• _Supplied entries_
———
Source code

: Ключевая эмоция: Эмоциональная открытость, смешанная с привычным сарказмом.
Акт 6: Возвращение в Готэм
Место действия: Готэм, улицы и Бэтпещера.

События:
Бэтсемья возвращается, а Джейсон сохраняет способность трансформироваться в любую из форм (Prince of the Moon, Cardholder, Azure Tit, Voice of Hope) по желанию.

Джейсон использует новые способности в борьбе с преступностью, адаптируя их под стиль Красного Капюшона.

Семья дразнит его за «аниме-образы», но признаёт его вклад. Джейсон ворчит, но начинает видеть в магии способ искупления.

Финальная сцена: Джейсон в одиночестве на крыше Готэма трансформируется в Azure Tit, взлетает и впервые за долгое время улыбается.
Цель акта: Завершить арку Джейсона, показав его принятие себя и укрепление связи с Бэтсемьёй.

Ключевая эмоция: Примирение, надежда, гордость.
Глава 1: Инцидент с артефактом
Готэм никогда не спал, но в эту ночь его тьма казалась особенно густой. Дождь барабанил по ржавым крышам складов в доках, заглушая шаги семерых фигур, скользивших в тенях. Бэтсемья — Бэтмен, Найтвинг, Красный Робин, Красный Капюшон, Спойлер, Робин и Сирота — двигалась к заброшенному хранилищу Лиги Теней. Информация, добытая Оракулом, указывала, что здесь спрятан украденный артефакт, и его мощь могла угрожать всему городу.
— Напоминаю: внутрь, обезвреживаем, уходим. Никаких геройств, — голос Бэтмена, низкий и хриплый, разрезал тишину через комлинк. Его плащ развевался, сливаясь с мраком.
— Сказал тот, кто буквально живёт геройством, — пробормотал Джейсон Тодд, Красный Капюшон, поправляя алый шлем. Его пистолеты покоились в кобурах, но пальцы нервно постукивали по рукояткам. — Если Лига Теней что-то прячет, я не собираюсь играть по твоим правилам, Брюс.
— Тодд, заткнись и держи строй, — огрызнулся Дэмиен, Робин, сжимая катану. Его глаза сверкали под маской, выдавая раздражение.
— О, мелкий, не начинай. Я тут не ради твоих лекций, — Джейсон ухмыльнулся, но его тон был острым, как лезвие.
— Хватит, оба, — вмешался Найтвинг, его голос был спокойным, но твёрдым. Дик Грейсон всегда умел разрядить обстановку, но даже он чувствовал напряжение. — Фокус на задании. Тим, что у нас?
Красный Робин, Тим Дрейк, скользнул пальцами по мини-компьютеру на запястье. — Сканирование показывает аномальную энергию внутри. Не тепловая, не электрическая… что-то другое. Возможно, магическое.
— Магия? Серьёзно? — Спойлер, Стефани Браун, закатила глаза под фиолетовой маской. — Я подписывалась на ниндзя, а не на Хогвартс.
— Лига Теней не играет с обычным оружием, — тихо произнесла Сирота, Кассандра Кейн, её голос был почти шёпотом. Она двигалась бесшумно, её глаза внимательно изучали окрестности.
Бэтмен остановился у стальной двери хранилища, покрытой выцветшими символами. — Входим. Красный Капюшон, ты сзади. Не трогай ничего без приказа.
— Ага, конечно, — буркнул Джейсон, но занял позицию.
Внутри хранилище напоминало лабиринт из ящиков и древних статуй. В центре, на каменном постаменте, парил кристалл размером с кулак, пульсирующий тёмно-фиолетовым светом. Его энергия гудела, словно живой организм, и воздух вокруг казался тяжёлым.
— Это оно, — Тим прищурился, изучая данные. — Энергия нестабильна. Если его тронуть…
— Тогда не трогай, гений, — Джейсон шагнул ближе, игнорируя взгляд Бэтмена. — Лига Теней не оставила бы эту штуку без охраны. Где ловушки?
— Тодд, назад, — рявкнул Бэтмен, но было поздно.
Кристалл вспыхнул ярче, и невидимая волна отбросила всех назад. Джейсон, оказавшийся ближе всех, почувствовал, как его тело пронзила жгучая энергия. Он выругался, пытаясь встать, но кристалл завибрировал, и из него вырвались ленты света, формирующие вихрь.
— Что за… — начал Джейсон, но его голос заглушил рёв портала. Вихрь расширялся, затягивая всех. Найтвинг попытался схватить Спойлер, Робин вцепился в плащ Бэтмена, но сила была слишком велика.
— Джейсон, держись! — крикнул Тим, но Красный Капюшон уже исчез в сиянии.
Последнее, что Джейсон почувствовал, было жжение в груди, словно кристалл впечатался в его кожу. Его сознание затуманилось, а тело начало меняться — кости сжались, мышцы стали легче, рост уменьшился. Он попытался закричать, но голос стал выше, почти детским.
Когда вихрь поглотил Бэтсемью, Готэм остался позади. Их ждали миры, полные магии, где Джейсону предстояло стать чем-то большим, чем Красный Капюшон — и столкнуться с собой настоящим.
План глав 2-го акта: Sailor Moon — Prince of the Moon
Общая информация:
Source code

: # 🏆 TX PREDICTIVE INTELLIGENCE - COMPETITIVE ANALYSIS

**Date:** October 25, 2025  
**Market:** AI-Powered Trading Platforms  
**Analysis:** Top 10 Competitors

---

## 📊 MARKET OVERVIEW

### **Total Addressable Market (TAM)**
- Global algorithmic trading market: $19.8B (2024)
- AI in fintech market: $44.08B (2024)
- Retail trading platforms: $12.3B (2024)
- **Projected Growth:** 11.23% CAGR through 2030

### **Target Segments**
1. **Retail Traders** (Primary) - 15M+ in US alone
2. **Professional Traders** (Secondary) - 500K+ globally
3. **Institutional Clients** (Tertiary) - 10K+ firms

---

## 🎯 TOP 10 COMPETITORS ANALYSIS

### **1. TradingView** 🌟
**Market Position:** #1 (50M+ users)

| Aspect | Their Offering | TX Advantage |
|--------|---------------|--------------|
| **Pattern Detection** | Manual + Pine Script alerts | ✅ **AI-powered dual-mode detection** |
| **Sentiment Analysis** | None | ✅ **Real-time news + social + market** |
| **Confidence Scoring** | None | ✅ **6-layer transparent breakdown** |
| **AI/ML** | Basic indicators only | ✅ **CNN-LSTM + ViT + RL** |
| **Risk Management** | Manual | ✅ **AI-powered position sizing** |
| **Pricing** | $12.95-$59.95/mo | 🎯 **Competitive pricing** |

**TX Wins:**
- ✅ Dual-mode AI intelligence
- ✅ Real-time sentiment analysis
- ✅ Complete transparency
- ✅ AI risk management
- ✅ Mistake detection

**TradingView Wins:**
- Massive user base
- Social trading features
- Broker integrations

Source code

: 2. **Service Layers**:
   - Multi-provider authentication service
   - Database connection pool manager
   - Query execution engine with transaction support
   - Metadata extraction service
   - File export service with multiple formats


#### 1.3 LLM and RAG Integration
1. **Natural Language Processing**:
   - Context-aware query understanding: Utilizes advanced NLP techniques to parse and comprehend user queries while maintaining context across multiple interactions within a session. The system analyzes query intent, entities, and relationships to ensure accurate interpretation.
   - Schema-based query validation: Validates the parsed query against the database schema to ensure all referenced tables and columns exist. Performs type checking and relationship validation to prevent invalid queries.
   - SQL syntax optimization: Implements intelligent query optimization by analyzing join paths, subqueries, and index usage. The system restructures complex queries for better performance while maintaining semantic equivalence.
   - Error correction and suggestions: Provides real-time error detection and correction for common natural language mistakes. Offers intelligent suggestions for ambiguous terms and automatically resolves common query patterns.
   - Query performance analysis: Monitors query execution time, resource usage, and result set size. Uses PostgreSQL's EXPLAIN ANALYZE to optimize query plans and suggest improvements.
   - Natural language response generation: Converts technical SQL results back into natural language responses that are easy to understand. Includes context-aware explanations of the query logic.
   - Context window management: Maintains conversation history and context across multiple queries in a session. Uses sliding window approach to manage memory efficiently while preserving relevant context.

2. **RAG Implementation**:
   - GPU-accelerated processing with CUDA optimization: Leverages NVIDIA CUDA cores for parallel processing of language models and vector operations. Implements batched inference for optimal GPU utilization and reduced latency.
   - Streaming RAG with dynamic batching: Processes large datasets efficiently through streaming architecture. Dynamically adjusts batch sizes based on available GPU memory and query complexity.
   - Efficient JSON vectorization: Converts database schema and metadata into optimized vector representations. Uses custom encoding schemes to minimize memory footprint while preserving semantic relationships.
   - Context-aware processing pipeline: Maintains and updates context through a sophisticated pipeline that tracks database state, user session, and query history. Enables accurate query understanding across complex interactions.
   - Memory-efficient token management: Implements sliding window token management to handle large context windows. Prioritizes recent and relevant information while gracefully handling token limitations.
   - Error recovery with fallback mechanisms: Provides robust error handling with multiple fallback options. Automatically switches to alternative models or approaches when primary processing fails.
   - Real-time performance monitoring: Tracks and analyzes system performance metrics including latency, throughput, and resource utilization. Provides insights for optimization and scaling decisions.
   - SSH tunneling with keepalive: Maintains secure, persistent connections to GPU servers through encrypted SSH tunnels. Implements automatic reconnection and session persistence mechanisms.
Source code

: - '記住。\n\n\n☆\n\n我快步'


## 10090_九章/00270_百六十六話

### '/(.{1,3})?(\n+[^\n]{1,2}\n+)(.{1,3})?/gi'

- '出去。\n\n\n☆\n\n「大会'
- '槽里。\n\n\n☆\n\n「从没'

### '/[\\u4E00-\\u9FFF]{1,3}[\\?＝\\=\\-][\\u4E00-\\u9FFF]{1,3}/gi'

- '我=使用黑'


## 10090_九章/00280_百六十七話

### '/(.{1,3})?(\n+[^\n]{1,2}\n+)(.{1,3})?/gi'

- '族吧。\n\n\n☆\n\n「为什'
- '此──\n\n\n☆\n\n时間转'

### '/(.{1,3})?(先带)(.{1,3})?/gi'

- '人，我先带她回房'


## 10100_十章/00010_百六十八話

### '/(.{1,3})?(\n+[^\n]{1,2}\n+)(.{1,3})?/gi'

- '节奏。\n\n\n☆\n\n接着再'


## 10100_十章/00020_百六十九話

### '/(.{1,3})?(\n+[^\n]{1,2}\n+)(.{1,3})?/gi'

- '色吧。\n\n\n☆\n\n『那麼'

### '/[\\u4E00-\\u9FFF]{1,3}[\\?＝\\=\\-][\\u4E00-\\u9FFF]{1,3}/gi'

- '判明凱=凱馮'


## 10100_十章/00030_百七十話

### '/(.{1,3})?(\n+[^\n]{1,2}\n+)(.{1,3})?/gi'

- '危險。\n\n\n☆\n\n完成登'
———
• _Work instruction_
Taking the entries above, write out exactly the lines starting with the line containing "#1 (50M+ users)" and going on through the line containing "1. **Natural Language", both included, and nothing else.

• _Answer to the problem_
**Market Position:** #1 (50M+ users)

| Aspect | Their Offering | TX Advantage |
|--------|---------------|--------------|
| **Pattern Detection** | Manual + Pine Script alerts | ✅ **AI-powered dual-mode detection** |
| **Sentiment Analysis** | None | ✅ **Real-time news + social + market** |
| **Confidence Scoring** | None | ✅ **6-layer transparent breakdown** |
| **AI/ML** | Basic indicators only | ✅ **CNN-LSTM + ViT + RL** |
| **Risk Management** | Manual | ✅ **AI-powered position sizing** |
| **Pricing** | $12.95-$59.95/mo | 🎯 **Competitive pricing** |

**TX Wins:**
- ✅ Dual-mode AI intelligence
- ✅ Real-time sentiment analysis
- ✅ Complete transparency
- ✅ AI risk management
- ✅ Mistake detection

**TradingView Wins:**
- Massive user base
- Social trading features
- Broker integrations

Source code

: 2. **Service Layers**:
   - Multi-provider authentication service
   - Database connection pool manager
   - Query execution engine with transaction support
   - Metadata extraction service
   - File export service with multiple formats


#### 1.3 LLM and RAG Integration
1. **Natural Language Processing**:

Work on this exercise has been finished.